Никого из родных по всей земле не имел старик. Все погибли они в холерный год. Зачем-то выжил из всех только он. А эту малую книжечку читал еще отец его, она одна была ему близким, родным существом.
Если совсем потерять даже возможность, — возможность взять ее в руки, тогда конец последний всему — и себе, и людям, и миру.
Давно уже не брал ее и руки, чувствуя тайную фальшь новых своих, пригрезившихся в темных сумерках жизни просветов. Но от призраков он освободился теперь, взамен того видит — голубые глаза с сиянием невинности, и то же лицо поруганное, израненное, но с неземным величием радостной скорби.
Пусть будет дальше то, чему быть суждено. Может быть, завтра же все это вновь рассеется мифом. Но пока снова может взять эту книгу.
Когда раскрывал он ее, вдруг еще один образ, заслоненный подвалом и всем, что там было, встал перед ним.
Ничего не знал и не слышал раньше о Глебе. Теперь он был вновь перед ним — прекрасный и строгий, как архангел с мечом. Это он крикнул о дьяволе.
И опять дрожь пробежала по телу. Неужели нельзя, недостойно коснуться Евангелия? Значит — конец? И старик инстинктивно протянул вперед свои костлявые руки. Скрюченные пальцы молили о защите, о прощении, об искуплении исступленных грехов его, об удалении одержащего душу живую…
— Но избави меня от лукавого, — помимо воли его прошептали уста.
Светлый образ архангела придвинулся ближе. Но взор его был все так же проникающе-строг.
— Спаси! Помоги мне… Скажи мне, есть ли Христос… В чем Его Лик? В белизне? В непорочности? В святости? В экстазе страдания?
Старик упал на колени возле блистающих крыл.
Архангел поднял его, коснувшись устами холодного лба, и исчез, ничего не сказав. И только свет, вдруг просиявший необычайною кротостью из сурово доселе сверкавших глаз, только свет этот — неизъяснимо сладостный — еще реял, медля уйти и тихо сливаясь с рассветом раннего утра.
Дрожащими пальцами коснулся старик своих глаз, потом провел по лицу, потом пальцы попали на губы. И кожица губ показалась ему такой детской и свежей. Дух возрождения тронул сердце его, и дрогнуло все существо, и молодые горячие слезы хлынули, поднимаясь к глазам из иссохшей старой груди. Открылся какой-то родник, не бивший вот уже много тяжелых, и скорбных, и заскорузлых лет.
И в слезах, и в свете, его осиявшем, был миг приближения к незнаемой для человеческих слов, единой сияющей правде, было разрешение мук, неразрешимых для земного ума…
Так ощущал это, плача, старик.
Чистым, свежим платком вытер он слезы, поцеловал его, сложил бережно, еще раз пальцами тронул помолодевшие губы и в радостном возбуждении, легкой походкой подошел ближе к окну, сел, близко придвинув свой стул, и развернул благоговейно заветную книгу.

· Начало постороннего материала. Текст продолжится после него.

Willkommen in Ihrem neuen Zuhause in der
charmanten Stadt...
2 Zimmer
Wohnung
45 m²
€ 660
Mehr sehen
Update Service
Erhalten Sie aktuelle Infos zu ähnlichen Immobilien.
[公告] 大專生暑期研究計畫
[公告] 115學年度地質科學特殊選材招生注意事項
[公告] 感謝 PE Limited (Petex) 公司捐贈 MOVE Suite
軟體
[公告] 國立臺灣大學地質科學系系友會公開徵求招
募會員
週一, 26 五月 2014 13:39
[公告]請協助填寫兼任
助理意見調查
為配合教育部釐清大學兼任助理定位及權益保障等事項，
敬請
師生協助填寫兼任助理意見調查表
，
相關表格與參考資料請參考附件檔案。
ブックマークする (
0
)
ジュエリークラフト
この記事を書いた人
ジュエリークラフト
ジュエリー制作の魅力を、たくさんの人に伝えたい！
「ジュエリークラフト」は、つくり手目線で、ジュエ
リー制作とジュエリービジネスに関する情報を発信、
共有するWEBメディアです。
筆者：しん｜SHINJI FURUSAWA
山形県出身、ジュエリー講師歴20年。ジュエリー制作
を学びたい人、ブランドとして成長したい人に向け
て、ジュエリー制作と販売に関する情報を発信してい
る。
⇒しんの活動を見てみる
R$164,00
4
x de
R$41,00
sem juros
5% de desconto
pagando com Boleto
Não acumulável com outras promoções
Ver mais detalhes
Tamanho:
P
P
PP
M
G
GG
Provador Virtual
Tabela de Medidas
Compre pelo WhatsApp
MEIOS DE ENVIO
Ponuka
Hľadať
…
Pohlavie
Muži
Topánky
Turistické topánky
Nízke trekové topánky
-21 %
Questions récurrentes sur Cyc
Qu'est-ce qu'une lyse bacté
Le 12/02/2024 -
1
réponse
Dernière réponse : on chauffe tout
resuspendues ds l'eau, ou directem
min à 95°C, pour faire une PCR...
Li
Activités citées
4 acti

Быстро светлело.
Проводив Глеба, девушка долго бродила по старой, отживающей и так вдруг преобразившейся перед смертью своей, прекрасной в разрушении выставке. Все дышало вокруг тайным ароматом для Анны возродившейся жизни. Жизнь не умирала здесь никогда, но теперь пробудилась к новому, волшебно-прекрасному бытию.
Золотой Глебов крестик незримо сиял на груди Анны. Как малое дорогое дитя, чувствовала она его близко возле себя, в себе. В душе ее блистал, переливаясь отсветами близкого рая, золотой братнин крест.

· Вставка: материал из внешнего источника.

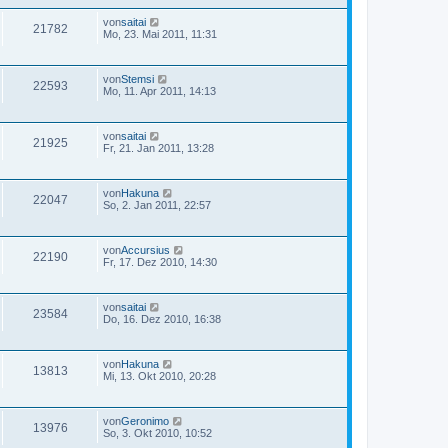
von
saitai
21782
Mo, 23. Mai 2011, 11:31
von
Stemsi
22593
Mo, 11. Apr 2011, 14:13
von
saitai
21925
Fr, 21. Jan 2011, 13:28
von
Hakuna
22047
So, 2. Jan 2011, 22:57
von
Accursius
22190
Fr, 17. Dez 2010, 14:30
von
saitai
23584
Do, 16. Dez 2010, 16:38
von
Hakuna
13813
Mi, 13. Okt 2010, 20:28
von
Geronimo
13976
So, 3. Okt 2010, 10:52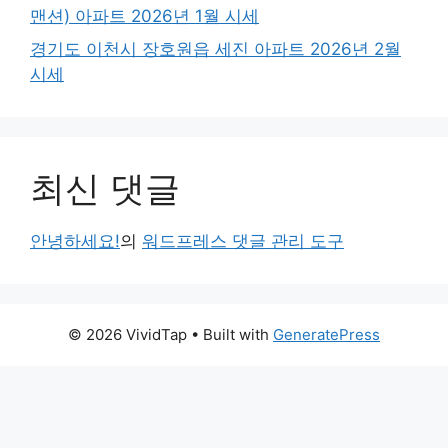
맨션) 아파트 2026년 1월 시세
경기도 이천시 장호원읍 세진 아파트 2026년 2월
시세
최신 댓글
안녕하세요!
의
워드프레스 댓글 관리 도구
© 2026 VividTap
• Built with
GeneratePress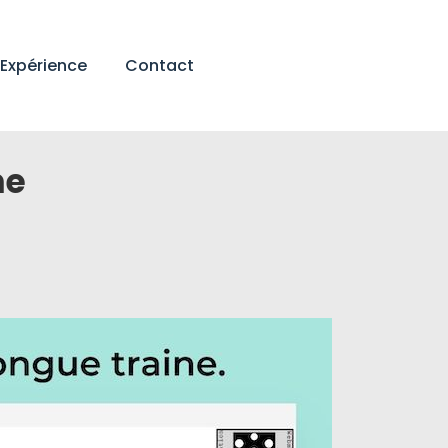
Expérience
Contact
ne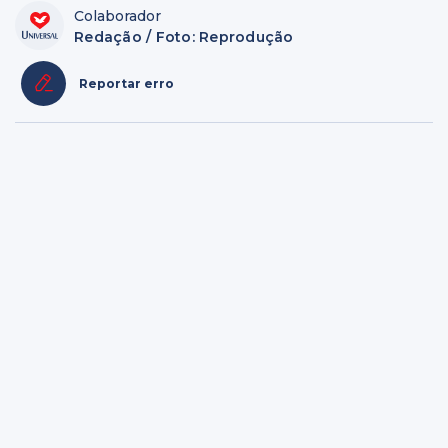
Colaborador
Redação / Foto: Reprodução
Reportar erro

Новый, духовный, не по-земному близкий ей брат.
Откуда, за что это счастие посетило ее?
Все ее осеннее царство было как храм. Сияло мирным куполом небо, свечами горели стройные тополя, молитвенным шепотом орошали, падая, листья расстилавшуюся у подножия ног ее землю. Одна была девушка в храме, но всюду разлит был, но всюду дышал образ незримого, образ близкого, вечного брата.
Ни единой черты сомнения или грусти, или дурного предчувствия не легло в залитом сиянием, светом напоенном, золотящемся небе души ее.
Совсем под вечер вернулся из города и Андрей. Необычно сосредоточен и задумчив был он.
— Где Глеб?
Даже с сестрой не успел поздороваться, — про Глеба спросил.
Не было Глеба.
— Что вы делали здесь без меня?
И этот вопрос прозвучал печально, рассеянно. Большая скрытая грусть всем словам его придавала неуловимо печальный оттенок.